Imagine you live as a kid and your mom provides everything you need. If you need snacks, you have to ask her. If you need to go to school, you have to ask your mom to take you to school. What if your mom gets sick? All of a sudden, you are left without snacks and you cannot even go to school properly.
This is what we called a monolithic architecture. In a monolithic architecture, all the services are tightly coupled instead of being loosely coupled. If a service goes down, the rest of the services goes down. As people say, the captain goes down with the ship. If the captain is sick, rest of crew members sunk along with it. Not a very promising way of looking at it right?
How will a microservice architecture make things easier?
With microservices, you can separate all the functionalities into different services. For example, if you build an ecommerce platform you can separate your key functionalities into multiple services. I can have:
- authentication service
- a service for retrieving all the items on sale
- a payment service to pay for my item list
- a service that shows my list of shopping cart items.
If one of my services burn more memory and cpu than the other services, I can always scale up and allocate more resources to this service. In a monolithic architecture? I would have to do the same for the service as a whole. That might not make sense because other components might not need extra resource or cpu to run.
Another advantage that microservice offers is the flexibility in which we can implements these different services. Some services we might want to implement in node, other in Django as well as java. In a monolithic architecture, you stick to one framework. Here is the problem: some services such as an authentication service might be better suited to be coded in java and spring boot, others might be better suited using node and django.
If I had to write my whole backend in java, it might be a bit of an overkill for functionalities such as getting retrieving all the items and feature that does not need as much as security. If I wrote my backend all in node, then it might not offer as much as support when it comes to security.
With microservices, I can write my authentication service in spring boot, while writing my item service in a much more lightweight framework as node.js.
What’s more important about microservices is that some of the services can be used in more than one places. For example, the authentication service can be used for the ecommerce application as well as other applications. If we build a monolithic application, we cannot really reuse authentication service for multiple other applications.
We talked about everything that’s great about microservices. How about its disadvantages?
First of all, while it improves the flexibility and maintainability of an application, it does make communication between different services more complex. In a monolithic application, all the services are interconnected with each other and communication between services are much more direct.
With microservices, these services are maintained separately. Now we have to build some type of messaging system that handles the communication between these services.

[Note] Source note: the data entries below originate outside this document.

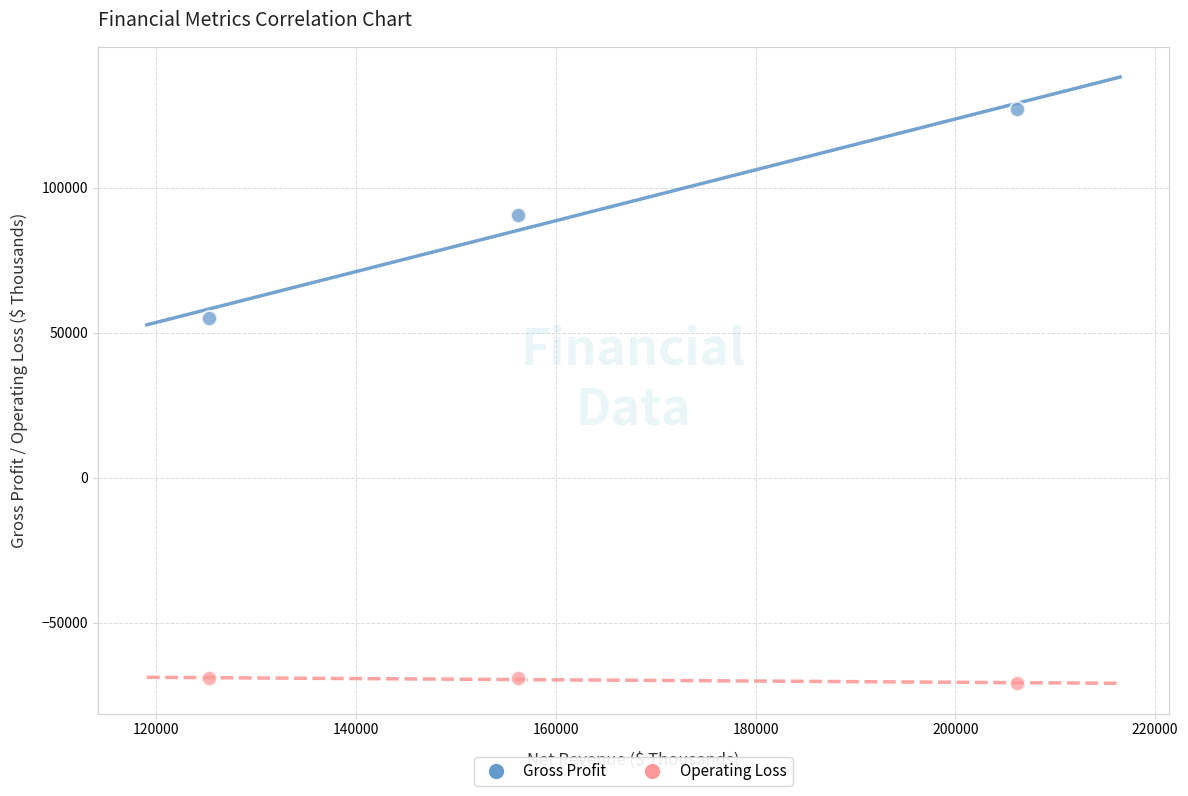

Which series has the largest Y range (max minus min)?

Gross Profit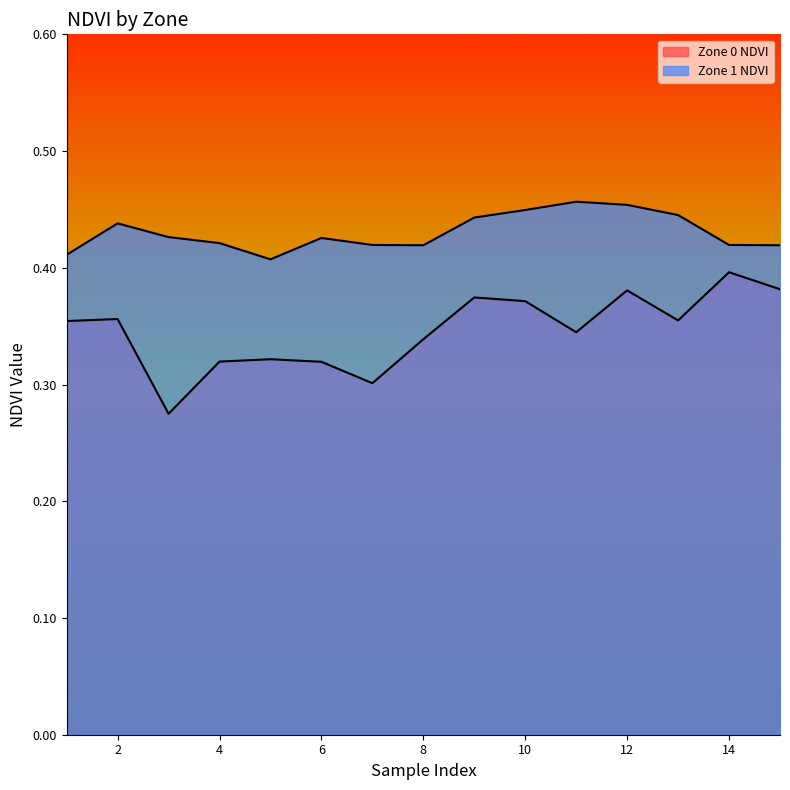

What is the sum of the Zone 0 NDVI values at 14 and 7?

0.7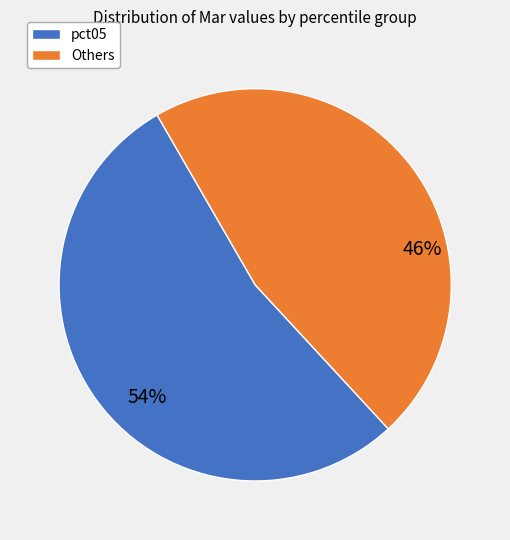

To the nearest percent, what is the average slice percentage?

50%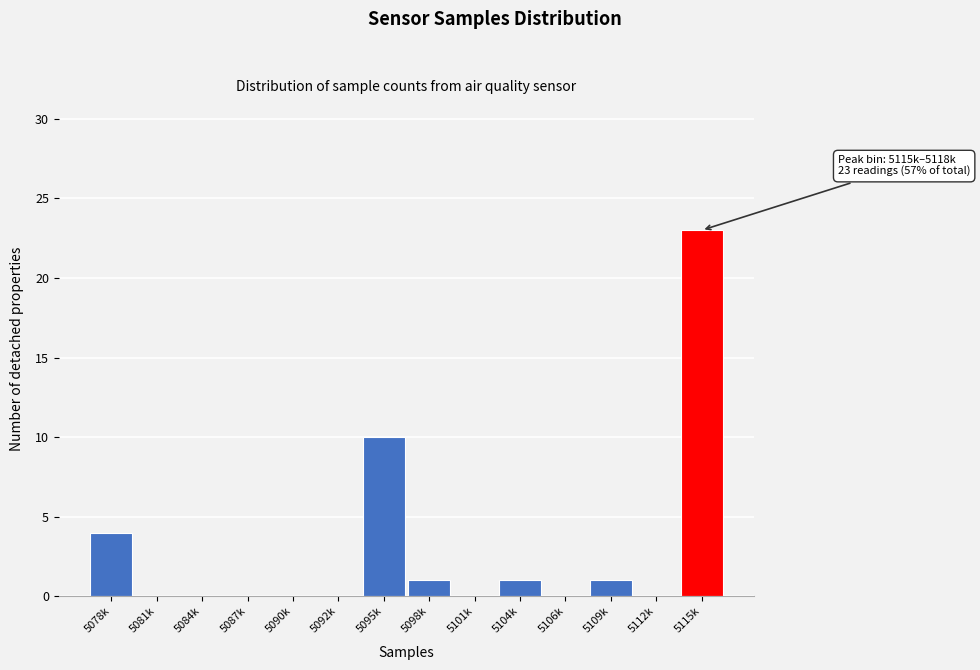

Reading right to left, what are all the values shown in this chart?

5115k=23	5112k=0	5109k=1	5106k=0	5104k=1	5101k=0	5098k=1	5095k=10	5092k=0	5090k=0	5087k=0	5084k=0	5081k=0	5078k=4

If something breaks in the application, we now have to go through logs from different services to understand what is going on. In a monolithic application, there is only one log to look at.
Deployment of services onto a server would also be more complicated and time consuming since we are deploying multiple services instead of one service. Extra coordination would be required to ensure a smooth deployment process.
In summary, if you are deploying a single page application that does not need much going on, you probably do not need to implement microservices. If you have a complicated application that is going to be used by million of users, microservice architecture will serve you well!